In prose as transparent as the Adirondack lake Jordan Groves sets his biplane down in, Mr. Russell creates a story in the noir tradition that in the hands of a lesser skilled writer would have been a potboiler. The plot has some unexpected twists and turns although some of the things that happen to these characters ultimately are unavoidable. Like other Banks characters, as the author himself has described, as the plot progresses, there are fewer and fewer things possible for them and they cannot survive. Even though these four individuals commit bad acts, they in the end are not villains but rather engaging sympathetic characters-- in a word, all too human.

The novel has an authentic feel to it and is full of details from the 1930's: Lucky Strike cigarettes, GONE WITH THE WIND, the dirigible, Packards. There are references to the Duke and Duchess of Windsor, the singer Jimmy Rogers, and John Dos Passos who once at a party allegedly made a drunken pass at Alicia.

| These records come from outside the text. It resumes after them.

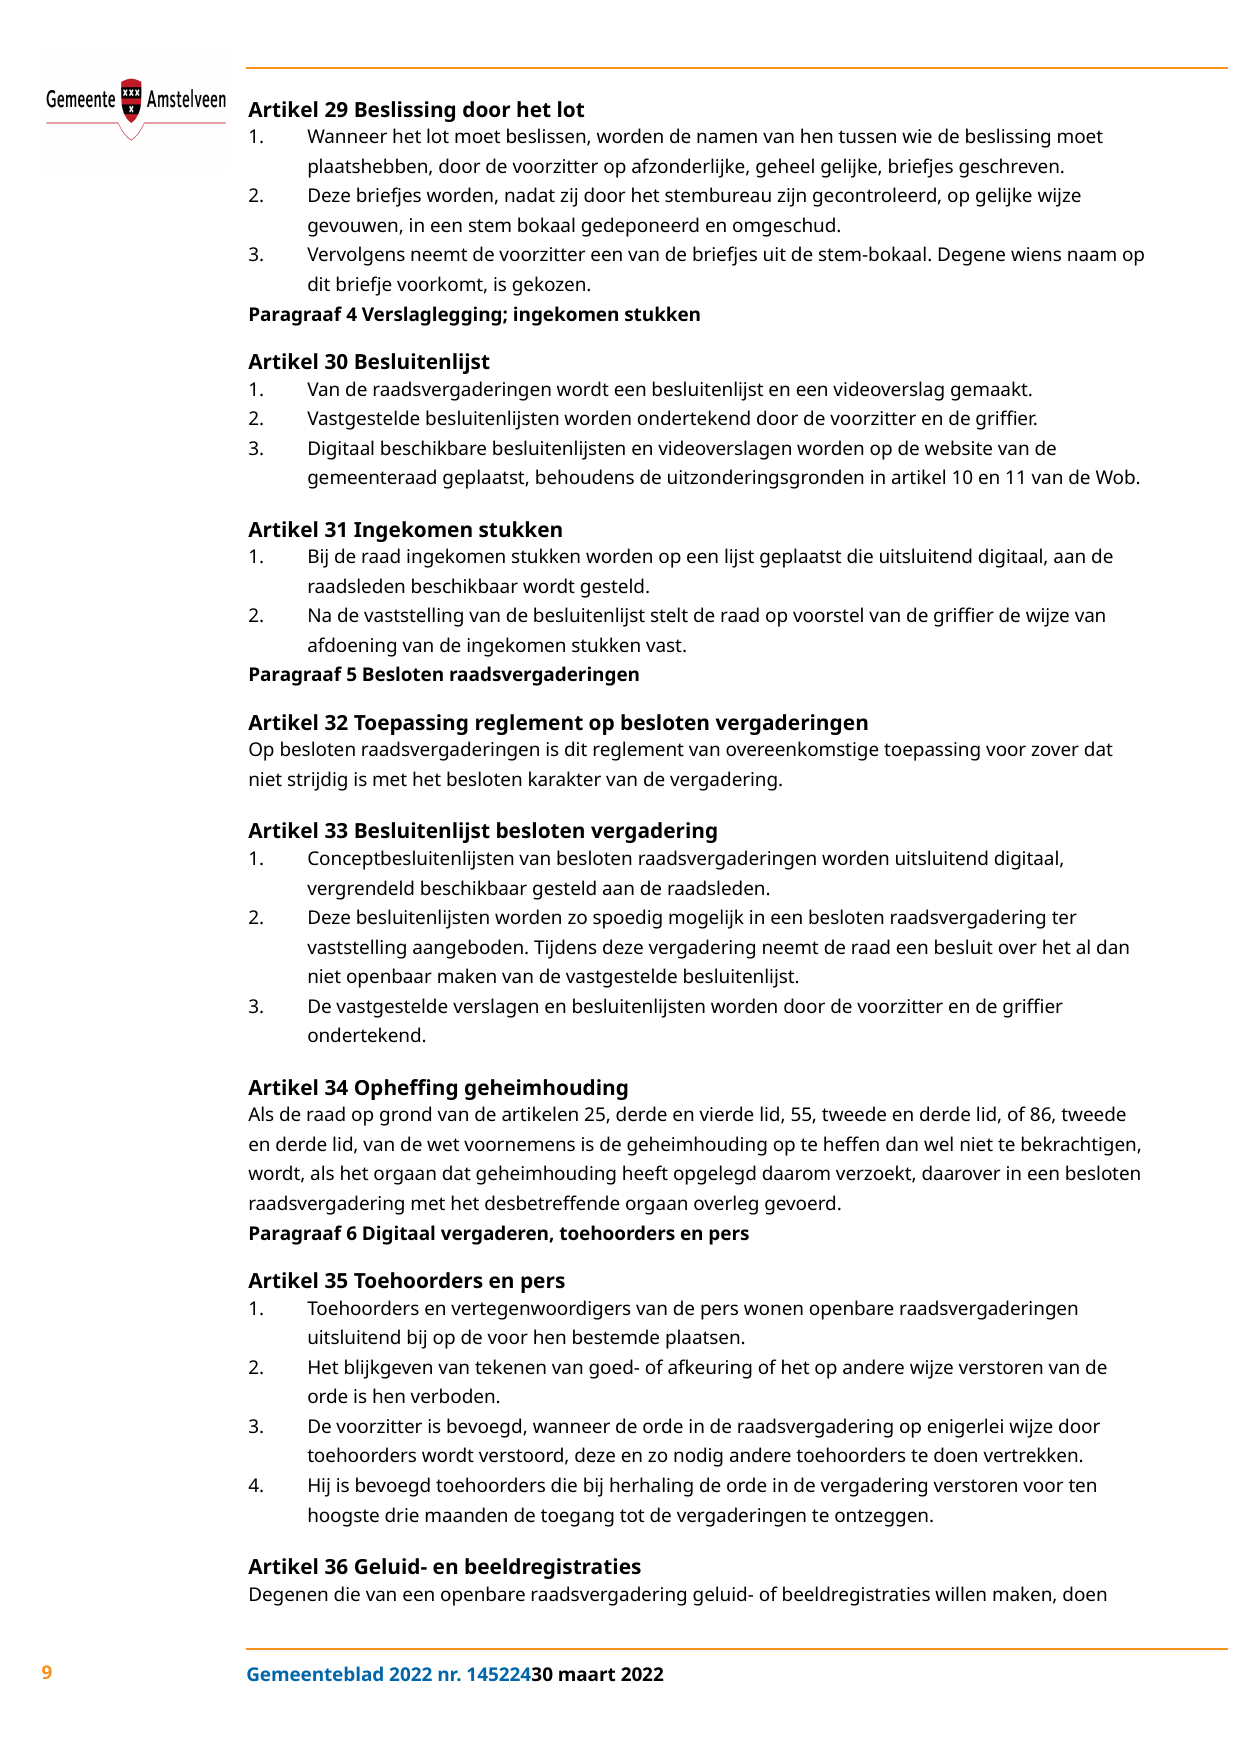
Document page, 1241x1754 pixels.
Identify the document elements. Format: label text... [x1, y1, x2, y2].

text Artikel 33 Besluitenlijst besloten vergadering [248, 817, 1152, 845]
text Paragraaf 6 Digitaal vergaderen, toehoorders en pers [248, 1220, 1152, 1246]
list Deze besluitenlijsten worden zo spoedig mogelijk in een besloten raadsvergadering ter vaststelling aangeboden. Tijdens deze vergadering neemt de raad een besluit over het al dan niet openbaar maken van de vastgestelde besluitenlijst. [248, 904, 1152, 989]
list De vastgestelde verslagen en besluitenlijsten worden door de voorzitter en de griffier ondertekend. [248, 993, 1152, 1048]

THE RESERVE is about class: the lives of the idle rich are contrasted with the locals, the victims of the Great Depression, who are little more than servants of the vacationers who employ them. Jordan Groves is in many ways caught between classes. He moves in the circles of the Coles but is more comfortable drinking beer with the local workers. Hubert, however, is the most admirable character in the novel. He values honesty and understands the value of decent work. It is no coincidence that Mr. Banks ends this novel with the thoughts of Hubert. This bleak novel is also about the loneliness that each individual feels, that can be filled, if only briefly, by giving love to someone else-- and finally about duty. Alicia knows what she will do with the rest of her days. "She will raise her sons, and when they become men she wil cling to them and want to ask constantly of them if they love her, but she will hold her tongue. Instead, over and over she will ask herself, and now and again will dare to ask her sons, if she did badly by them, and they will sigh and reassure her one more time that she did not do badly by them and they are grateful."

Ideas like these so well-written are why we read fiction. Russell Banks is one of our best writers.